Halloween’s over, the shops are discounting the now old Halloween stock and the shelfs are filling with all things Christmas. Mind you, I ve seen mince pies on sale in supermarkets since the beginning of September. This reminds me of an acquaintance of mine who informed me she’d been hoarding food for several months including many packs of mince pies in readiness for Christmas. I pointed out that mince pies are not just for Christmas and she should check the use by dates. I always wondered if those mince pies were enjoyed as part of the Christmas festivities. Anyway, it’s that time of year again!
The festive period is a huge deal and joy to some, for example my colleague Verity who’s so besotted with all things Christmas has her decorations up by the end of October. But, some find it a bit of a Groundhog Day. Many decide on a getaway for the festive period is a must by locating abroad for a sun-kissed break or to an idyllic UK cottage magically decorated with a cosy wood burning.
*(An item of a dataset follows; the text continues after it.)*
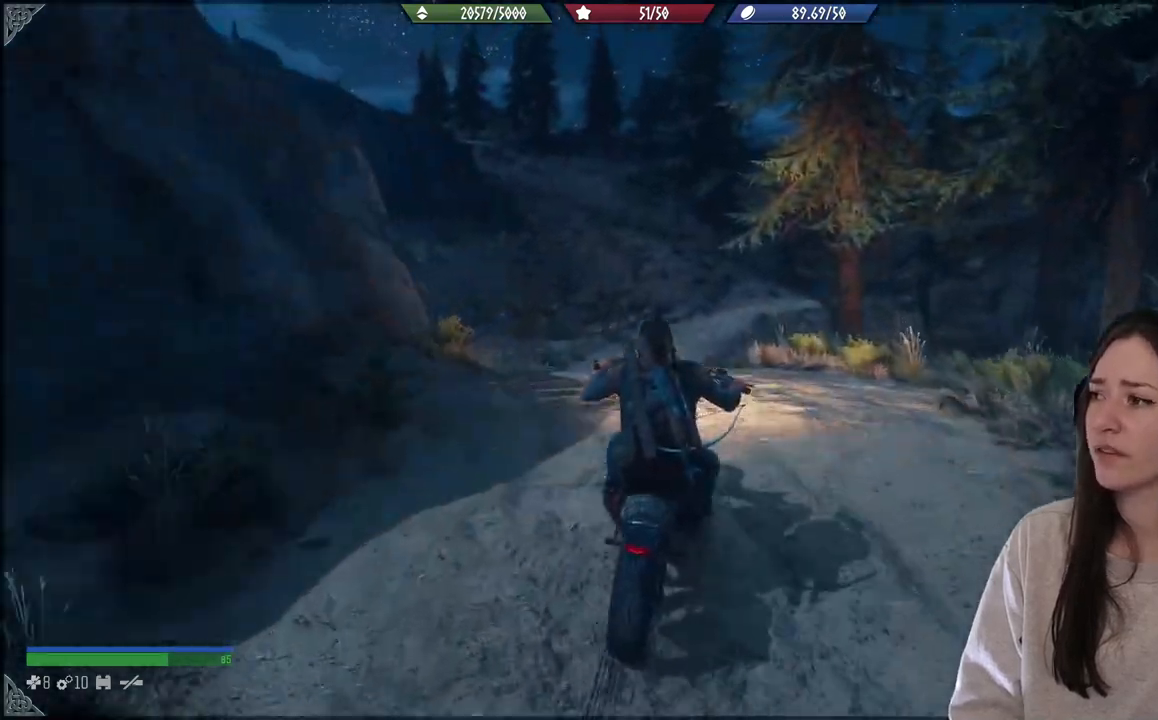
{"buttons": [], "left_stick": "left", "right_stick": "center", "events": [[67, "left_stick", "left"], [117, "left_stick", "center"], [483, "left_stick", "left"]]}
Every year I tend to work up to 1pm on Christmas Eve as many of my clients still like to leave their treatments to the last minute. For the first time last year I was back on the road with my spa-by-car service on Boxing Day morning for a family on a stay and pamper break. It’s was a great atmosphere with general chit-chat and a discussion regarding the meaning of Boxing Day came-up. We all agreed it had something to do with sport or wrapping presents. After searching the internet one of the guests stumbed across an article ‘Why is it called Boxing Day? You asked Google – here’s the answer’ from a 2016 Guardian article I became educated as to the actual meaning of this bank holiday. https://www.theguardian.com/commentisfree/2016/dec/26/why-is-it-called-boxing-day
The article puts right my wrong thinking that Boxing Day has to do with sport and boxing it actually has more to do with charitable acts on the day. Christmas boxes dispensed by the church in middle-ages to the poor and opened on the day after Christmas in honour of St Stephen’s feast is recognised. Although there is suggestions that this tradition went further back to Roman times. The Victorian’s looked into this in more detail and St Stephen’s Day was marked as a bank holiday in 1871. As part of the tradition some employers gave Christmas boxes to their employees and domestic staff given the day off to visit family with leftover food.
As the writer of the article points out nowadays that tradition of employers giving their staff a Christmas box is declining. I remember receiving hampers from some employers many years ago. I guess this gesture stopped when money became tight for employers, or gifting was no longer tax deductible.
Fast forward to today and Boxing Day is a welcome extension for people to eat, drink, relax and be merry and hopefully partake in charitable actions in the season of goodwill to all men.